Israeli leaders voiced concerns about the announced deal between Iran and world powers, demanding that it “significantly” roll back the Islamic Republic’s nuclear program and vowing to fight the agreement before it is finalized in the coming months.

Obama said that he would talk to Netanyahu later on Thursday.

In Lausanne, Kerry said in a tweet that there was agreement “to resolve major issues on nuclear program. Back to work soon on a final deal.” He was expected to brief reporters later Thursday.

Mogherini said the seven nations would now start writing the text of a final accord. She cited several agreed-upon restrictions on Iran’s enrichment of material that can be used either for energy production or in nuclear warheads.
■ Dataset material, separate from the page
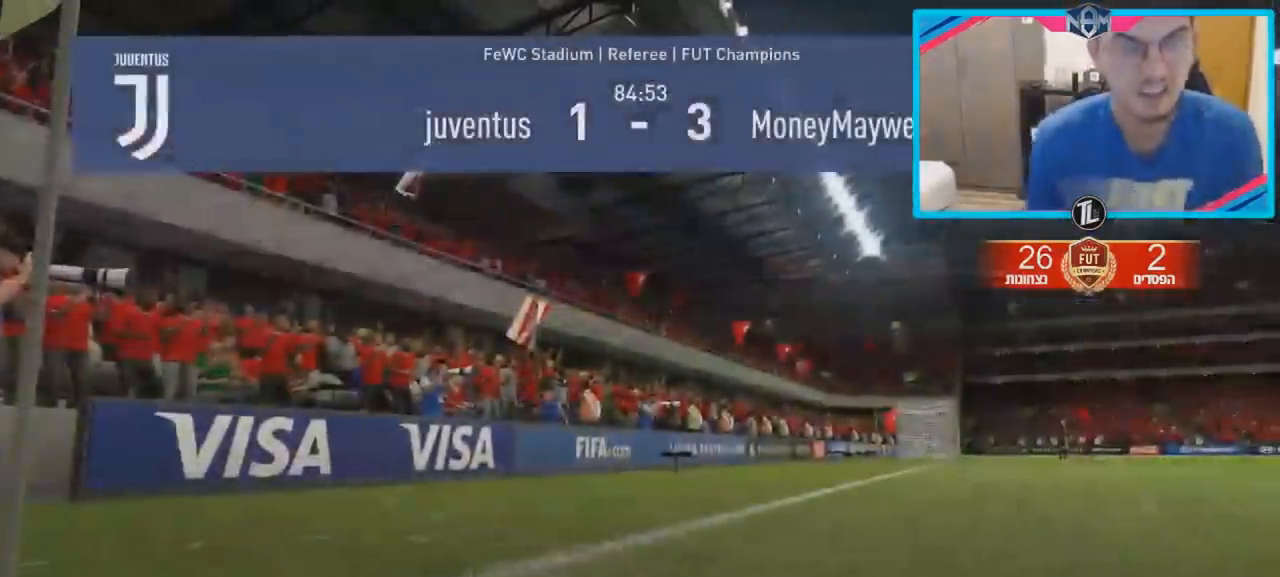
{"buttons": [], "left_stick": "center", "right_stick": "center", "events": []}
Crucially for the Iranians, economic sanctions related to its nuclear programs are to be rolled back after the U.N. nuclear agency confirms compliance.
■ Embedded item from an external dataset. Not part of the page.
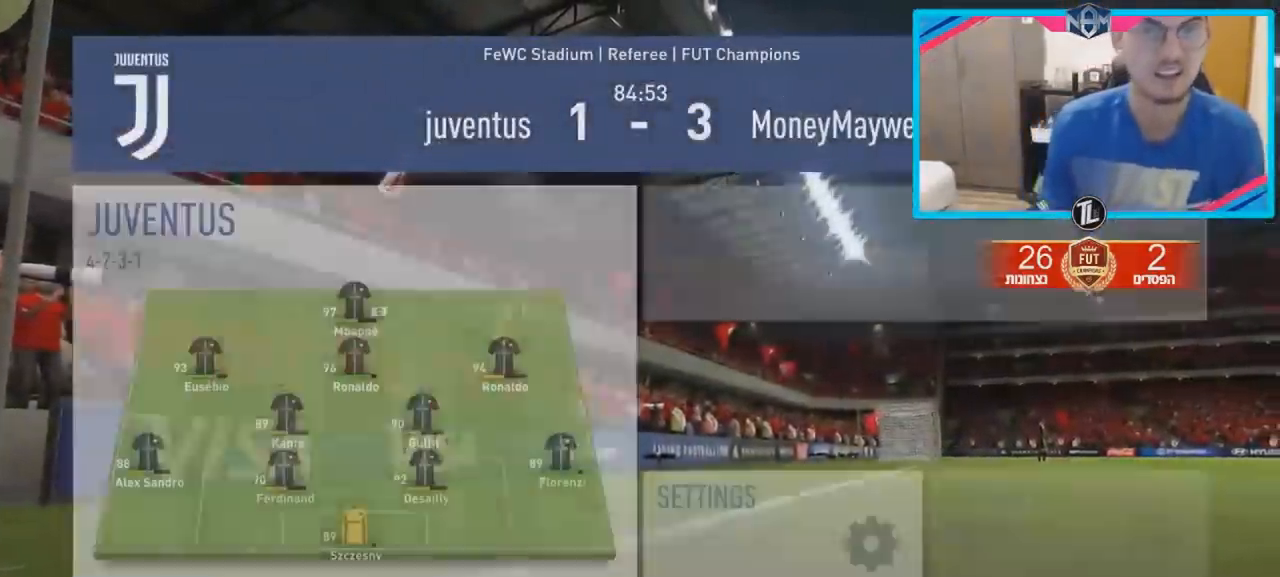
{"buttons": [], "left_stick": "center", "right_stick": "left", "events": [[250, "left_stick", "down"], [417, "left_stick", "right"], [450, "right_stick", "left"], [500, "left_stick", "center"]]}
Zarif told reporters the agreement would show “our program is exclusively peaceful, has always been and always will remain exclusively peaceful,” while not hindering the country’s pursuit of atomic energy for civilian purposes.

“Our facilities will continue,” he said. “We will continue enriching, we will continue research and development.” He said a planned heavy water reactor will be “modernized” and that the Iranians would keep their deeply buried underground facility at Fordo.
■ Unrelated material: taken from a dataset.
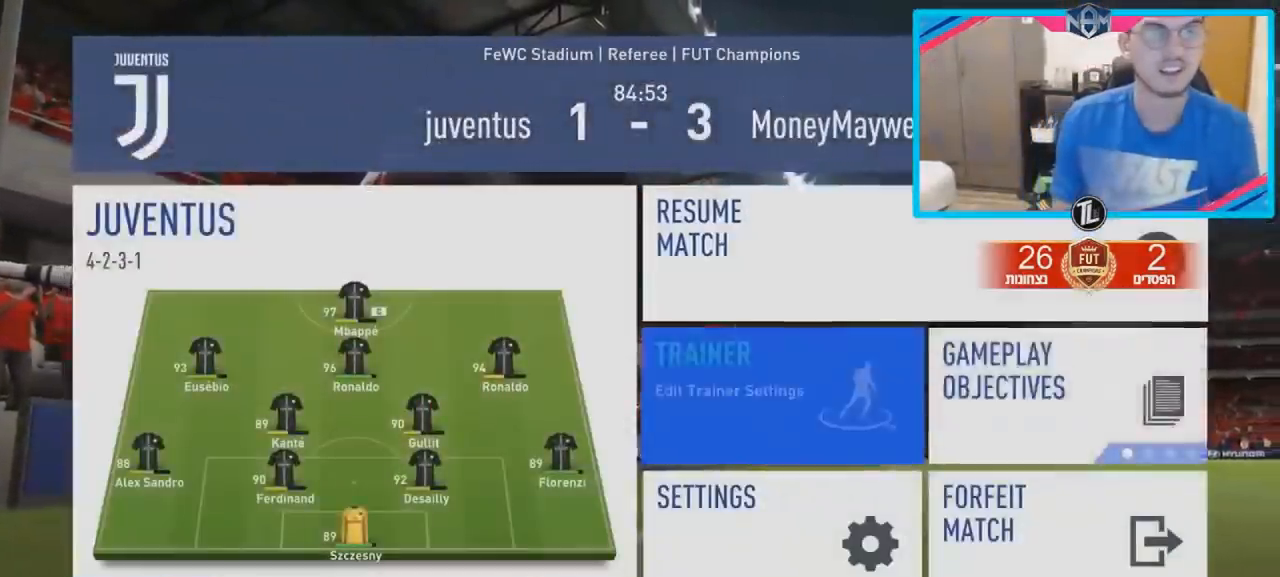
{"buttons": [], "left_stick": "left", "right_stick": "center", "events": [[133, "right_stick", "center"], [283, "left_stick", "left"]]}
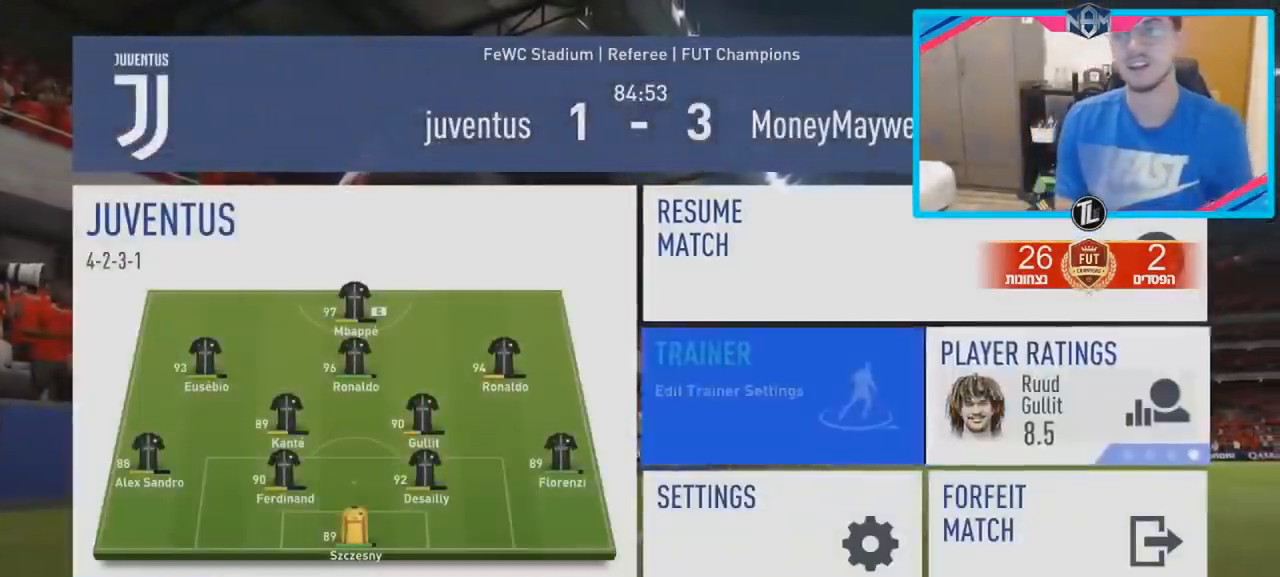
{"buttons": [], "left_stick": "center", "right_stick": "center", "events": [[83, "CROSS", "down"], [133, "left_stick", "center"], [200, "CROSS", "up"]]}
“We have taken a major step but are still some way away from where we want to be,” Zarif said, calling Thursday’s preliminary step as a “win-win outcome.”

Israeli leaders, deeply concerned about Iran’s intentions, were much less positive.

Prime Minister Benjamin Netanyahu said that a final agreement “must significantly roll back Iran’s nuclear capabilities and stop its terrorism and aggression.”

Mogherini said Iran’s heavy water reactor wouldn’t produce weapons-grade plutonium and that Fordo wouldn’t be a site for enrichment of uranium, which can be used for nuclear weapons.

The officials spoke following weeklong talks that were twice extended past a March 31 deadline for a preliminary deal. Although the U.S. pushed for concrete commitments, the Iranians insisted on a general statement of what had been accomplished. Negotiators worked concurrently on documents describing what needs to be done for the final agreement.

The U.S. and its five partners want to curb Iran’s nuclear technologies so it cannot develop weapons. Tehran denies such ambitions but is negotiating because it wants economic sanctions imposed over its nuclear program to be lifted.

Washington, in particular, faces strong domestic pressure. Critics in Congress are threatening to impose new sanctions over what they believe is a bad deal taking shape and the Obama administration needed to make as many details public as possible to sell the merits of its diplomatic effort.

The final breakthrough came after a day after a flurry of overnight sessions between Kerry and Zarif, and meetings involving the six powers.